# Task goal
In the entries that follow, the lines from the one with "Diese Meinung wurde" through the one with "PA++++ 50 мл" are the ones to write out, exactly and with both ends included. Nothing else should appear.

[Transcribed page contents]
--- START ---

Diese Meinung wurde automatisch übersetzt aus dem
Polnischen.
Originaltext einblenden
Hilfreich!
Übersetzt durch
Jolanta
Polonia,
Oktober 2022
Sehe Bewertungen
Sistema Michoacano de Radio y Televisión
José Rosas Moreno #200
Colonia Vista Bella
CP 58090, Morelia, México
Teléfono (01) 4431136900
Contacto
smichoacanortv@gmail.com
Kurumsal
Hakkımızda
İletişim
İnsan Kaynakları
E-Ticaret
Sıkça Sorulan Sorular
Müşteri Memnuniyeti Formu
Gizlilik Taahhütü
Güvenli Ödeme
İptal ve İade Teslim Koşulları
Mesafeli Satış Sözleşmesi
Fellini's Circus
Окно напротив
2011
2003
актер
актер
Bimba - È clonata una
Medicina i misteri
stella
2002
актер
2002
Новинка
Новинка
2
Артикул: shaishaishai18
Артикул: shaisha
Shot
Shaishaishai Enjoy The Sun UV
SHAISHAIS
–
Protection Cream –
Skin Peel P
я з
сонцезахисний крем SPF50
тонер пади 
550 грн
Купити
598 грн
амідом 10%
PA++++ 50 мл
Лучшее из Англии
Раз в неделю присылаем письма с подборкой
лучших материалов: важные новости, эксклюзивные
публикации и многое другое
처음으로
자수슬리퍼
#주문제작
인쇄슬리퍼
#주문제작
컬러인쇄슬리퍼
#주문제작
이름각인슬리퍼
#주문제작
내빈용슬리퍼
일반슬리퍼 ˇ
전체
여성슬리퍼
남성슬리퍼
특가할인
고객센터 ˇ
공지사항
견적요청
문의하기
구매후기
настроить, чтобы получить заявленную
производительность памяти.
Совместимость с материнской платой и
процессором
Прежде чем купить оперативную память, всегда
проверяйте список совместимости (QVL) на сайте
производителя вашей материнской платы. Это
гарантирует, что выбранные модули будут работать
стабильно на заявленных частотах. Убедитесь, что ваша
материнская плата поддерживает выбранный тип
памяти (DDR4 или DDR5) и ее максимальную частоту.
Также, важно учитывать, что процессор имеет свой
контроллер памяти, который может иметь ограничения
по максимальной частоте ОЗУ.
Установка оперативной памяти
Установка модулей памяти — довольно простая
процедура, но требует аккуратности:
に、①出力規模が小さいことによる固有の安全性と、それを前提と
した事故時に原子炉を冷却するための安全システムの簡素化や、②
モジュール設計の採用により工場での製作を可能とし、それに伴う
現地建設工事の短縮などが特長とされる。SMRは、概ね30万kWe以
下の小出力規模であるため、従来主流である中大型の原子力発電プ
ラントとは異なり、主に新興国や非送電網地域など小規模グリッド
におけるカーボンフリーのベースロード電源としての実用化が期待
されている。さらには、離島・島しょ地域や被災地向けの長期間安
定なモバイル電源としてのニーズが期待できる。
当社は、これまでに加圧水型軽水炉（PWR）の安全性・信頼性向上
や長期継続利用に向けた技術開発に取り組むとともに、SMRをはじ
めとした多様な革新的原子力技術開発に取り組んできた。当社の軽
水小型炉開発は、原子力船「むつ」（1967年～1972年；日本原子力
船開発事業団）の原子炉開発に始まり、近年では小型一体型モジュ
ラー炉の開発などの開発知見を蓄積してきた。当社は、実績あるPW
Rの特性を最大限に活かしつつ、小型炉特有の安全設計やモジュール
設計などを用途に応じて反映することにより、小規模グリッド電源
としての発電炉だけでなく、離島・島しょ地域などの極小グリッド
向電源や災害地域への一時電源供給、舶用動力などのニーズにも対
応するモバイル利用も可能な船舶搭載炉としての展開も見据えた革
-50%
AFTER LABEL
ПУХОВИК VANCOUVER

--- END ---
--- START ---

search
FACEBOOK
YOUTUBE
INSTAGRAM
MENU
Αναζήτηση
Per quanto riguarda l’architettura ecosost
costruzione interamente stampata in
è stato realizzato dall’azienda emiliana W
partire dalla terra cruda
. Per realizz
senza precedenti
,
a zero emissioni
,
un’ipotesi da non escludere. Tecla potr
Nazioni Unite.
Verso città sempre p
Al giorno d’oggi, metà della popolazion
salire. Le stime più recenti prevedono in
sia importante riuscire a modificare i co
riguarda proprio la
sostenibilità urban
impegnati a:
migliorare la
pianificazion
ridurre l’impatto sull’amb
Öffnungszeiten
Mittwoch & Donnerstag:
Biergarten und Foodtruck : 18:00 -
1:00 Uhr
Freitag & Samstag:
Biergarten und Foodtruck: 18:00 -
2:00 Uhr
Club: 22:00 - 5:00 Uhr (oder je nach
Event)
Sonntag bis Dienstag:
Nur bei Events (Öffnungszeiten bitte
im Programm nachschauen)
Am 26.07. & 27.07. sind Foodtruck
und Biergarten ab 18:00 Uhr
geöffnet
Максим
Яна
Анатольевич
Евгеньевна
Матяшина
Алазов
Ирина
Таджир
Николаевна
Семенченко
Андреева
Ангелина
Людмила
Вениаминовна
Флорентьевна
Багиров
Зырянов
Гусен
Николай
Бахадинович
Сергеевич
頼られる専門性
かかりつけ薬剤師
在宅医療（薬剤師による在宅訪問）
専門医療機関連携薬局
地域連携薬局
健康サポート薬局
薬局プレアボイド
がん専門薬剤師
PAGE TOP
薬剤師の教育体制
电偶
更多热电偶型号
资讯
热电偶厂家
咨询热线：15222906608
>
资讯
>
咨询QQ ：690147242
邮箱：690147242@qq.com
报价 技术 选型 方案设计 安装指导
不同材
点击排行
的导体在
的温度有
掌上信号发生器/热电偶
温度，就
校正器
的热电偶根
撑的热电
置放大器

--- END ---

# Written answer
Diese Meinung wurde automatisch übersetzt aus dem
Polnischen.
Originaltext einblenden
Hilfreich!
Übersetzt durch
Jolanta
Polonia,
Oktober 2022
Sehe Bewertungen
Sistema Michoacano de Radio y Televisión
José Rosas Moreno #200
Colonia Vista Bella
CP 58090, Morelia, México
Teléfono (01) 4431136900
Contacto
smichoacanortv@gmail.com
Kurumsal
Hakkımızda
İletişim
İnsan Kaynakları
E-Ticaret
Sıkça Sorulan Sorular
Müşteri Memnuniyeti Formu
Gizlilik Taahhütü
Güvenli Ödeme
İptal ve İade Teslim Koşulları
Mesafeli Satış Sözleşmesi
Fellini's Circus
Окно напротив
2011
2003
актер
актер
Bimba - È clonata una
Medicina i misteri
stella
2002
актер
2002
Новинка
Новинка
2
Артикул: shaishaishai18
Артикул: shaisha
Shot
Shaishaishai Enjoy The Sun UV
SHAISHAIS
–
Protection Cream –
Skin Peel P
я з
сонцезахисний крем SPF50
тонер пади 
550 грн
Купити
598 грн
амідом 10%
PA++++ 50 мл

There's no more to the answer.